# Redundancy in the EPICS Archiver Appliance

The EPICS Archiver Appliance has limited support for archiving the same
PV in multiple clusters and merging in the data from both appliances
during data retrieval. This feature allows for a some redundancy when
archiving a small set of critical PVs. At a high level

- Archive the same PV in two independent clusters.
  - The two clusters need not have the same policy. For example, you
    can designate one cluster the **primary** cluster and the other
    one the **secondary** cluster
  - The primary cluster can archive the PV using your usual policies
    while the secondary can store data for a much smaller timeframe.
- Configure one of the clusters ( for performance reasons, the smaller
  of the two, most likely the secondary ) to proxy the other one.
  - When creating the proxy, add a param `mergeDuringRetrieval`. For
    example, add a _External EPICS Archiver Appliance_ proxy with a
    URL that looks like so
    `http://archapp.slac.stanford.edu/retrieval?mergeDuringRetrieval=true`
- Periodically, if needed, merge in the data manually from the
  secondary cluster to the primary using the `mergeInData` BPL.

## Case study

In an ideal world, to achive redundancy when archiving PV\'s, we\'d have
multiple large identical independent clusters archiving the same set of
PVs. For financial and other reasons, this may not be possible for all
installations. This case study outlines a setup for achieving redundancy
for a small subset of critical PVs.

Because we wish to accomplish redundancy for a small set of critical
PVs, we have two asymmetric independent clusters. The **primary**
cluster is your main archiver and will archive millions of PV\'s (
including the small subset of critical PVs ) and process almost all the
data retrieval requests. The **secondary** cluster is an independent
cluster and is the backup archiver and will archive only the small
subset of critical PVs. In this case, the data is stored only for 6
months and then is automatically deleted using a blackhole plugin.

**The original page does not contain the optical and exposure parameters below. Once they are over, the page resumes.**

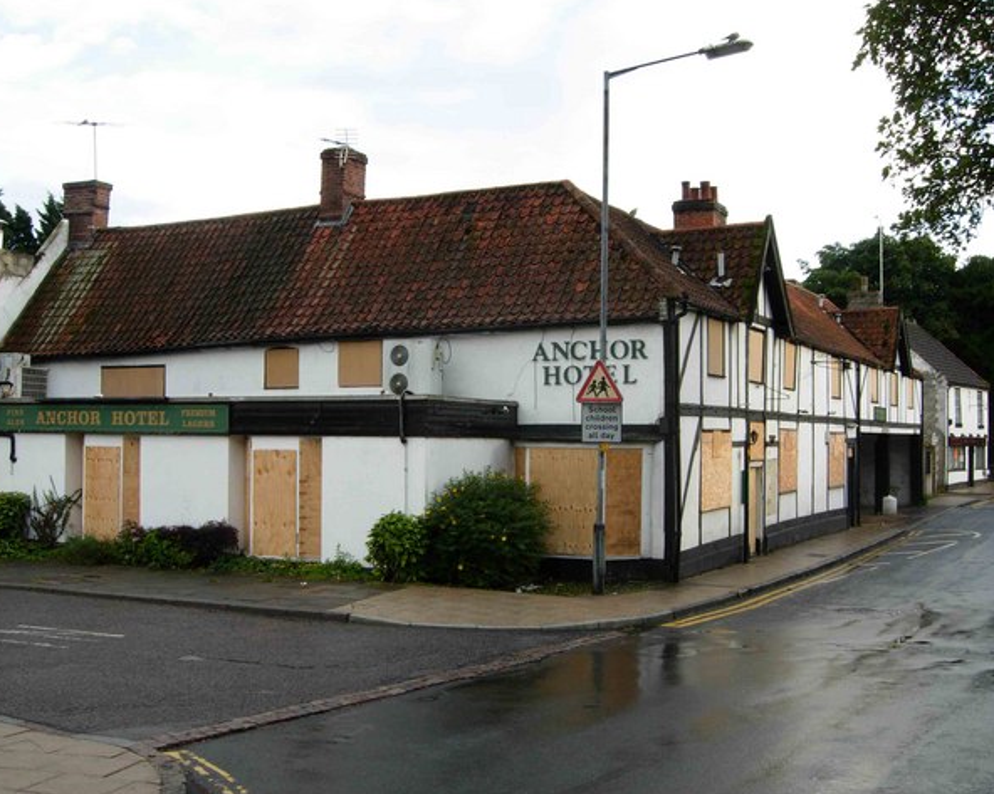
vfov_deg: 39.1
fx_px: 1117
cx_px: 514
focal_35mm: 38
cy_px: 394
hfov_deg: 48.0
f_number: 5.4
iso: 50
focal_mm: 7.5
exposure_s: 1/52.2
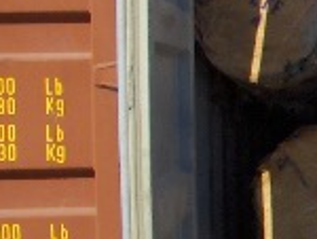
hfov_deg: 12.1
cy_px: 275
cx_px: 571
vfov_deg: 9.9
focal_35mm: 149
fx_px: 1367
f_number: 4.3
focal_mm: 5.8
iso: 100
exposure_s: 1/741
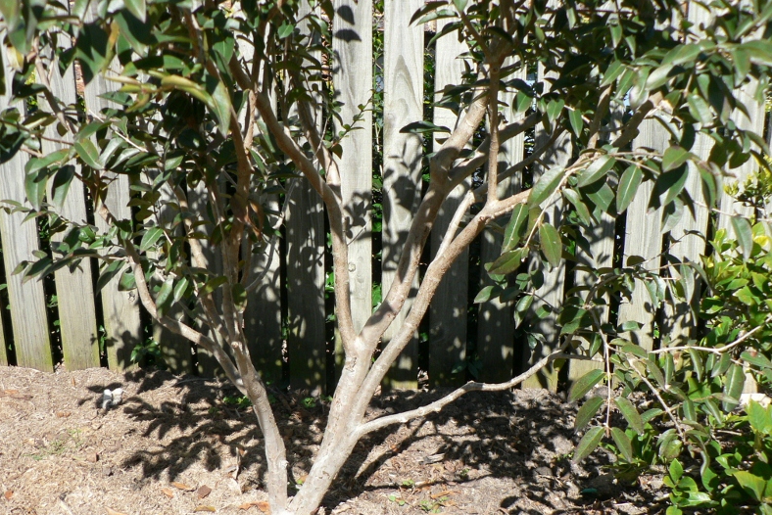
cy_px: 286
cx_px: 382
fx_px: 815
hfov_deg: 50.7
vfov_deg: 35.0
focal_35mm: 38
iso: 80
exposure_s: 1/500
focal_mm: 6
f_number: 3.2
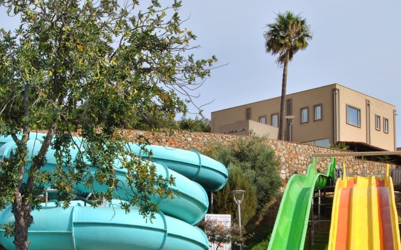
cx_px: 178
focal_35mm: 67
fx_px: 732
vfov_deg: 19.1
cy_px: 223
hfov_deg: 30.6
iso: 100
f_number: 8
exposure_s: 1/250
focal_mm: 24
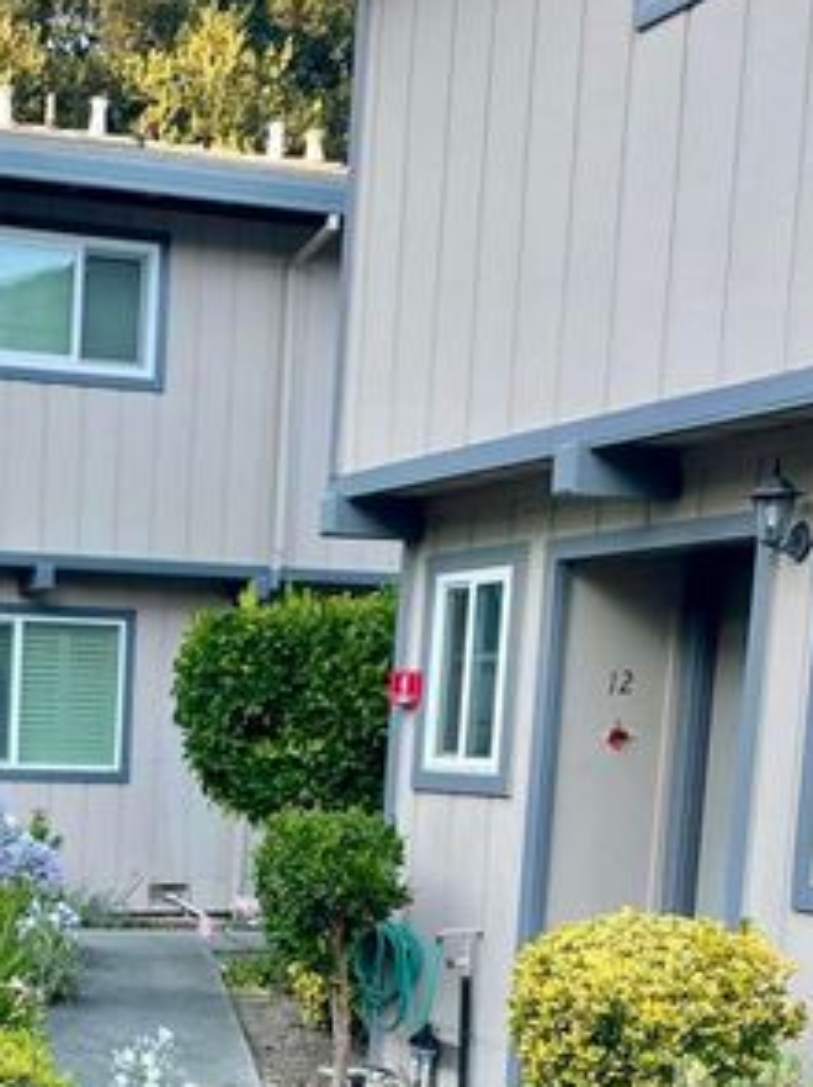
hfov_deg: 23.4
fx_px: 1850
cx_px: -52
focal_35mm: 59
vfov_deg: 31.4
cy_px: 952
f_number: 1.6
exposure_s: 1/121
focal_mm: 4.2
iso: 32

When we add the `mergeDuringRetrieval` proxy to the **secondary**
cluster, all data retrieval requests to the **secondary** cluster will
automatically make a call to the **primary** cluster with the same
parameters and then merge in the data from both clusters. Note that this
does not alter the stored data in any way; the merge is only done for
data retrieval. Thus, data retrieval calls to the **secondary** cluster
will also include data from the **primary** cluster. Folks interested in
a complete data set can make data retrieval calls to the **secondary**
cluster; the data retrieval will be slightly slower because of the
merging operation. Folks making data retrieval calls to the **primary**
will only get data from the primary cluster; but because no merging is
performed, retrieval calls are much faster.

Periodically, one can manually merge in data from the **secondary**
cluster to the **primary** cluster using the `mergeInData` BPL. This
requires data the PV to be paused in the **primary** cluster while the
merge is happening. The `mergeInData` picks up all data from the
**secondary** cluster and merges it into the **primary** cluster.